◆ **Exercise details**: Bring together all lines from the listing below that contain the string "linejoin".

====

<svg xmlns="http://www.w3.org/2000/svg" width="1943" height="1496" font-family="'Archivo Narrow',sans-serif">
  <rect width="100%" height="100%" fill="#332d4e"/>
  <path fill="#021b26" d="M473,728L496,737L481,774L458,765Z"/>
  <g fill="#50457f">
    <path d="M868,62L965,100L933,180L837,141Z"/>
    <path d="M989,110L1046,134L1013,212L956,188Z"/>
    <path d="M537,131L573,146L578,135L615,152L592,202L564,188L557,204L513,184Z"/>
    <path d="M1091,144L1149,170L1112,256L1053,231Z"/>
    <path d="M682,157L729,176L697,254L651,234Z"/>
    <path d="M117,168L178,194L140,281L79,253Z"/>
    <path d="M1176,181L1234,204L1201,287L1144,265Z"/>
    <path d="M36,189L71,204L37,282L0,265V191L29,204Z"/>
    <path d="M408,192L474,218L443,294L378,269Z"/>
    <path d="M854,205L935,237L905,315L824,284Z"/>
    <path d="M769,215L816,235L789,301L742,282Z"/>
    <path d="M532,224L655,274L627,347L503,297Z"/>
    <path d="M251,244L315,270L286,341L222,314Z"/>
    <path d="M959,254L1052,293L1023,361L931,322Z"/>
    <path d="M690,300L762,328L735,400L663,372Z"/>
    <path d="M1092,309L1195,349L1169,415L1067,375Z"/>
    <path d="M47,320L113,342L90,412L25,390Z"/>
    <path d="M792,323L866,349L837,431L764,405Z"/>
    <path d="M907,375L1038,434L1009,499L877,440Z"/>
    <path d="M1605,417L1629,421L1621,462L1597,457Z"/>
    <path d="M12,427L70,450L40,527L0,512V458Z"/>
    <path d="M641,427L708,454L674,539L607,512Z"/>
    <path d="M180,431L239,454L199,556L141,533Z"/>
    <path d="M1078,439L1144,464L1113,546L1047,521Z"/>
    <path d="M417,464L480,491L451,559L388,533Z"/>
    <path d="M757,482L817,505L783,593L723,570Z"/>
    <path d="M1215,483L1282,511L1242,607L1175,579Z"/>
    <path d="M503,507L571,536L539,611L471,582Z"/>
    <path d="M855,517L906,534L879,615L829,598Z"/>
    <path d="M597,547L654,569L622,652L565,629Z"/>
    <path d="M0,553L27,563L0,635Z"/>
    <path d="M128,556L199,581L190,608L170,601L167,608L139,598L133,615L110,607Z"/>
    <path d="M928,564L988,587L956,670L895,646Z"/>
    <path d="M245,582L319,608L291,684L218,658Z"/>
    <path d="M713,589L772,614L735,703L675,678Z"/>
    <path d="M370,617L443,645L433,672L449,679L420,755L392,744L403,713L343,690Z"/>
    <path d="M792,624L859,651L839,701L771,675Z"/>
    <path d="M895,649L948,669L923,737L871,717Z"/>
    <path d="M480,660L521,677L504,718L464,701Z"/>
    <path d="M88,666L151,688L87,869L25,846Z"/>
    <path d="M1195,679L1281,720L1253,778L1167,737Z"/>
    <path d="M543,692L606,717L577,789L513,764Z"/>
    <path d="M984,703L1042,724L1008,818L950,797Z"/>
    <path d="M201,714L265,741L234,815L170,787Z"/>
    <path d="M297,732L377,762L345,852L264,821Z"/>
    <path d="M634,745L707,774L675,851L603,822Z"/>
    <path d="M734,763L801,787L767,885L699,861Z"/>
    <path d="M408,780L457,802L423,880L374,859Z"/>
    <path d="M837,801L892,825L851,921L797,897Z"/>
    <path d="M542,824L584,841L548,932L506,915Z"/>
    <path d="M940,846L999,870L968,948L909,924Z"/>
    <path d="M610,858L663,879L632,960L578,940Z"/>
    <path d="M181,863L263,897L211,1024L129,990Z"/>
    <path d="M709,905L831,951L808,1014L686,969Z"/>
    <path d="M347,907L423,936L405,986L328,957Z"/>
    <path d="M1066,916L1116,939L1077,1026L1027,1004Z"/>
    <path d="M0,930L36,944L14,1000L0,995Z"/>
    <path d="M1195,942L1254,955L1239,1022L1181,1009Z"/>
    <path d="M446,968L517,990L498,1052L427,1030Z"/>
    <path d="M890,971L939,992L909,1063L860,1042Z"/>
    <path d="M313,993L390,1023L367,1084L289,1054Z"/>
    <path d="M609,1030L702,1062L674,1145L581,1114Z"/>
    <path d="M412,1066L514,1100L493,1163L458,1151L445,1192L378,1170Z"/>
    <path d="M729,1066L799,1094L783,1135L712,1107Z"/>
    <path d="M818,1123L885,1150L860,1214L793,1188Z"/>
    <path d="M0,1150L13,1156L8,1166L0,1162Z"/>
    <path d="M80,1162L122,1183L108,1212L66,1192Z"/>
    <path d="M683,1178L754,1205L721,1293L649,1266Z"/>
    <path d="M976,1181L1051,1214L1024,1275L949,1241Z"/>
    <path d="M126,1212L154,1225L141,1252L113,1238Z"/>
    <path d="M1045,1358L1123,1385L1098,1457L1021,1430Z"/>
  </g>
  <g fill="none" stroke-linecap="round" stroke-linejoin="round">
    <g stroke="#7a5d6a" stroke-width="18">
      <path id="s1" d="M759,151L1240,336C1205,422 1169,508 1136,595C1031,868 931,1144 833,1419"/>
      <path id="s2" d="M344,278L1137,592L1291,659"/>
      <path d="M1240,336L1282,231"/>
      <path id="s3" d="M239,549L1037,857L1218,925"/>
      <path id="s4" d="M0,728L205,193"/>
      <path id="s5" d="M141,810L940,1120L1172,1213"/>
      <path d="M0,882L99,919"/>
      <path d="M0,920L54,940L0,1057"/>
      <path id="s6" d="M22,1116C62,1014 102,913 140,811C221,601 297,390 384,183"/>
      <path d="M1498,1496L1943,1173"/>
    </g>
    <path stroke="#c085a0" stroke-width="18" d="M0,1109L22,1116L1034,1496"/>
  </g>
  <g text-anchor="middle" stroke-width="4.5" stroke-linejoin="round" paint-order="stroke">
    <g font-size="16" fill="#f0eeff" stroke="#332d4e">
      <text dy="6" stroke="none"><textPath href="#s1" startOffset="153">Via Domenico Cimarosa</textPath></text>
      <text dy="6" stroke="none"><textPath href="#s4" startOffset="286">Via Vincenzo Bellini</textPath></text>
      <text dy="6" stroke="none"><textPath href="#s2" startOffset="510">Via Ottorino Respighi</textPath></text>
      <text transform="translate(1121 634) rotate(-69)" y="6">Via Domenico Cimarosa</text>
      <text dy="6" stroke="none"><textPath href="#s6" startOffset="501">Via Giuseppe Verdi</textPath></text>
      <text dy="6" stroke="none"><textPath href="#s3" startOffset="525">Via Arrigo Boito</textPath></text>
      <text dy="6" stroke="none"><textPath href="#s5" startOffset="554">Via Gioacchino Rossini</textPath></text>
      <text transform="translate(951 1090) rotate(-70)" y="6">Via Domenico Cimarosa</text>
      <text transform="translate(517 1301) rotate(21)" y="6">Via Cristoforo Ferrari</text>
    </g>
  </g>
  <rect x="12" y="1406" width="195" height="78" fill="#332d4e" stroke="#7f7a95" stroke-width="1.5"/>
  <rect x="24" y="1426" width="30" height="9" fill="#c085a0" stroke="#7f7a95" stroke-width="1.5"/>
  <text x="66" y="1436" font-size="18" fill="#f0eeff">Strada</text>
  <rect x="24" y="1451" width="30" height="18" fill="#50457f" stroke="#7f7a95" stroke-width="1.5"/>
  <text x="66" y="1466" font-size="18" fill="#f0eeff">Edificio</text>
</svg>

====

◆ **Task result**:
  <g fill="none" stroke-linecap="round" stroke-linejoin="round">
  <g text-anchor="middle" stroke-width="4.5" stroke-linejoin="round" paint-order="stroke">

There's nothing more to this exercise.